After spending an arm and a leg on water only to be the best grower of nutsedge and spurge in North Texas, it was time to go another direction. I killed off all existing KBG and laid 4850 square feet of Latitude 36 with my my dad.

Ever since I was young, I have been fascinated with great turf and I always dreamed of having a great yard. Now I get my chance. I am completely new to this so any advice or pointers is extremely welcomed.


----------



## testwerke (Apr 4, 2019)

You're gonna love that stuff. Those gaps will fill in no time!


----------



## dubyadubya87 (Mar 10, 2020)

I would put some sand in those gaps to help the fill in. 
Welcome to the obsession!


----------



## lanc0227 (May 30, 2020)

dubyadubya87 said:


> I would put some sand in those gaps to help the fill in.
> Welcome to the obsession!


Just normal regular old sand? Thanks for the tip. Very appreciated?


----------



## Benwag (May 28, 2020)

Any sand that doesn't have bigger pebbles/rocks mixed in should work fine


----------



## lanc0227 (May 30, 2020)

5 days after putting down the turf. Starting to green up in some areas and look a little rough in others. The sod was delivered at 9:00 am and was down by 9:00 pm. Some of the top rolls on the pallet got cooked I think. Is this normal?


----------



## jayhawk (Apr 18, 2017)

Keep it moist, if so, they'll be fine.


----------



## dubyadubya87 (Mar 10, 2020)

Benwag said:


> Any sand that doesn't have bigger pebbles/rocks mixed in should work fine


+1 this. Masonry sand, river sand, etc. Heck, in the metroplex, you might could find some of the USGA grade bunker sand like they use on golf courses.


----------



## lanc0227 (May 30, 2020)

Making progress. Still has a ways to go but it's starting to thicken up in areas.


----------



## lanc0227 (May 30, 2020)

This strip is by far doing the best. Is it because it's nearest the sprinkler or just because it probably was the moistest coming off the pallet?


----------



## lanc0227 (May 30, 2020)

I got the first mow in today at around 1 inch. I was disappointed in the results. It scalped in several areas. I've been watering every day for 20 minutes a zone. To get one inch, I need to get 25 minutes a zone. I'm post sod laying by 14 days. Most places are saying to back it down to every other day. Is this scalping normal on the first mow? Also, I've been using lawnifi as fertilizer. Are there other things I sound be doing?


----------



## lanc0227 (May 30, 2020)

I am not good about keeping this updated but I'll provide some pictures . After continuing to scar the grass I decided to scalp.

Scalp Day 1-2





Post scalp by about 4 days after hitting it with 34-3-11







About a week after the scalp:







The recovery continues:













The next day after another round of 34-3-11:







Progress continues







Another cut:









It's been a lot of work but it's starting to pay off


----------



## lanc0227 (May 30, 2020)

My mower has been down the last week.
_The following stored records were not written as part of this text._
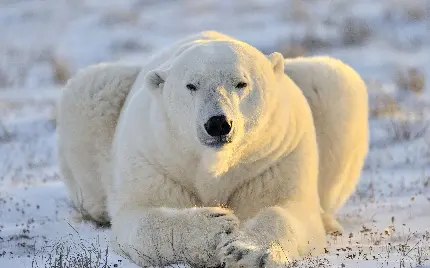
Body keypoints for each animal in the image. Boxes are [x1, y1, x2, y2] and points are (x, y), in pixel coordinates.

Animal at [56, 30, 366, 266]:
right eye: (191, 85)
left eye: (241, 83)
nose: (218, 124)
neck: (215, 163)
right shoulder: (154, 155)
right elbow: (140, 216)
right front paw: (218, 226)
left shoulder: (276, 155)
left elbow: (287, 208)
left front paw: (247, 251)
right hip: (97, 99)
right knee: (91, 87)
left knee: (335, 81)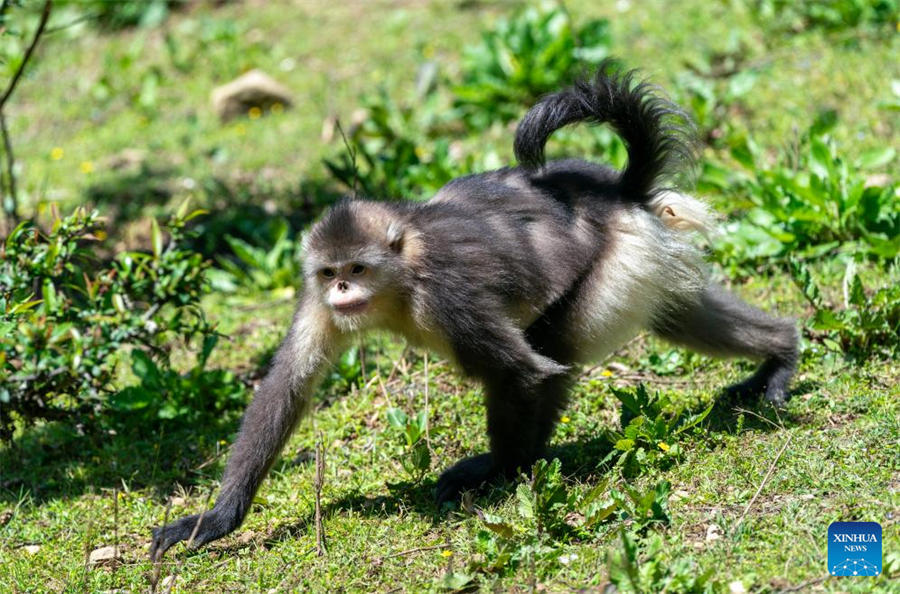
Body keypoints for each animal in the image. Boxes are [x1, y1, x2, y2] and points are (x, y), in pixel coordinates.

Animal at [149, 61, 800, 556]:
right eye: (332, 274)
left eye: (358, 270)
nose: (342, 294)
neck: (401, 276)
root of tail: (617, 190)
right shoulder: (314, 297)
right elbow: (289, 383)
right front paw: (216, 520)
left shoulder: (446, 296)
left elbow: (524, 371)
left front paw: (502, 476)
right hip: (643, 256)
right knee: (675, 311)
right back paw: (782, 350)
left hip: (617, 260)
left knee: (553, 348)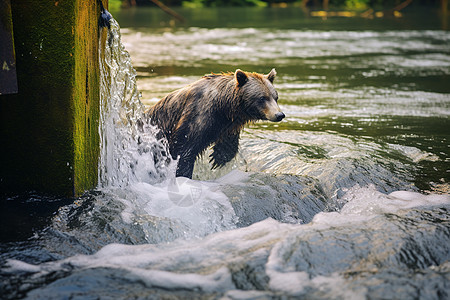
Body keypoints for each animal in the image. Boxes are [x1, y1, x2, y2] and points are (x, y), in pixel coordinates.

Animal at [146, 68, 284, 178]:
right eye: (262, 98)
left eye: (275, 97)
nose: (279, 115)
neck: (223, 106)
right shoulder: (198, 114)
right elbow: (184, 148)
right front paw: (182, 173)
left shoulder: (227, 125)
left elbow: (227, 145)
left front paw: (218, 159)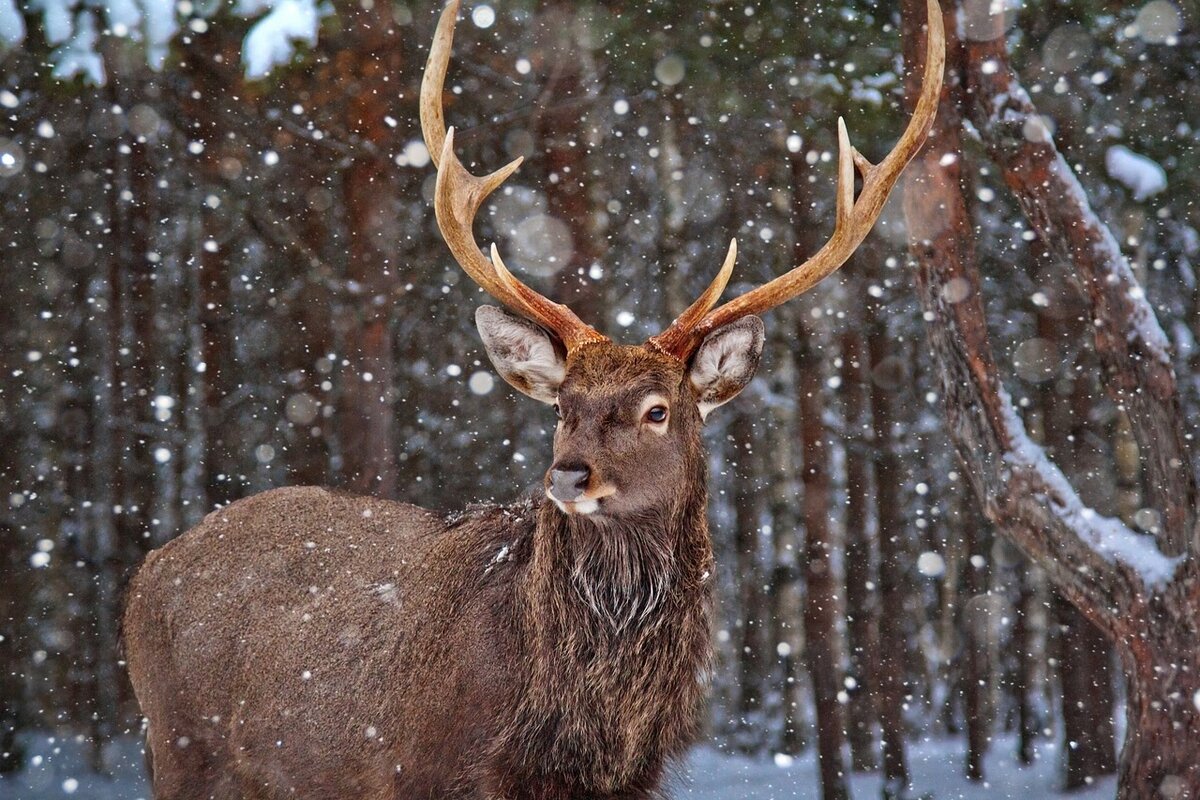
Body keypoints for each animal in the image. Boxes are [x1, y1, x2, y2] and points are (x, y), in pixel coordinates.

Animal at [124, 3, 945, 796]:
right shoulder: (422, 769)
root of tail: (144, 575)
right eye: (561, 406)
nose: (570, 475)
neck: (571, 727)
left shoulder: (630, 783)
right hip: (182, 747)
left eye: (658, 409)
I've been having to use a Scott's reel mower.


----------



## erdons (Apr 3, 2018)

Looks awesome!


----------



## lanc0227 (May 30, 2020)

I haven't been good about keeping up with this thread. My mower broke and I kept scalping it. Probably against many an opinion, I did a late season reset on the HOC in September.


----------



## effektz (Oct 11, 2019)

Where did you find Latitude 36 sod in DFW area? Ive been looking for a farm but cannot seem to find one?


----------



## Ben S (Oct 6, 2018)

The lawn looks really good. Have you done any sand leveling? The pictures make it look like a dramatic change after the initial scalp.


----------



## lanc0227 (May 30, 2020)

effektz said:


> Where did you find Latitude 36 sod in DFW area? Ive been looking for a farm but cannot seem to find one?


I got it from SodSolutions. It came from Loyd Brigance in Greenville. I highly recommend both parties. Tamara at Brigance is great. I call from time to time with question. She is always so helpful.


----------



## lanc0227 (May 30, 2020)

Ben S said:


> The lawn looks really good. Have you done any sand leveling? The pictures make it look like a dramatic change after the initial scalp.


Thanks. I did a very minor level this spring. I need to do more in the future.


----------



## lanc0227 (May 30, 2020)




----------



## lanc0227 (May 30, 2020)




----------



## lanc0227 (May 30, 2020)




----------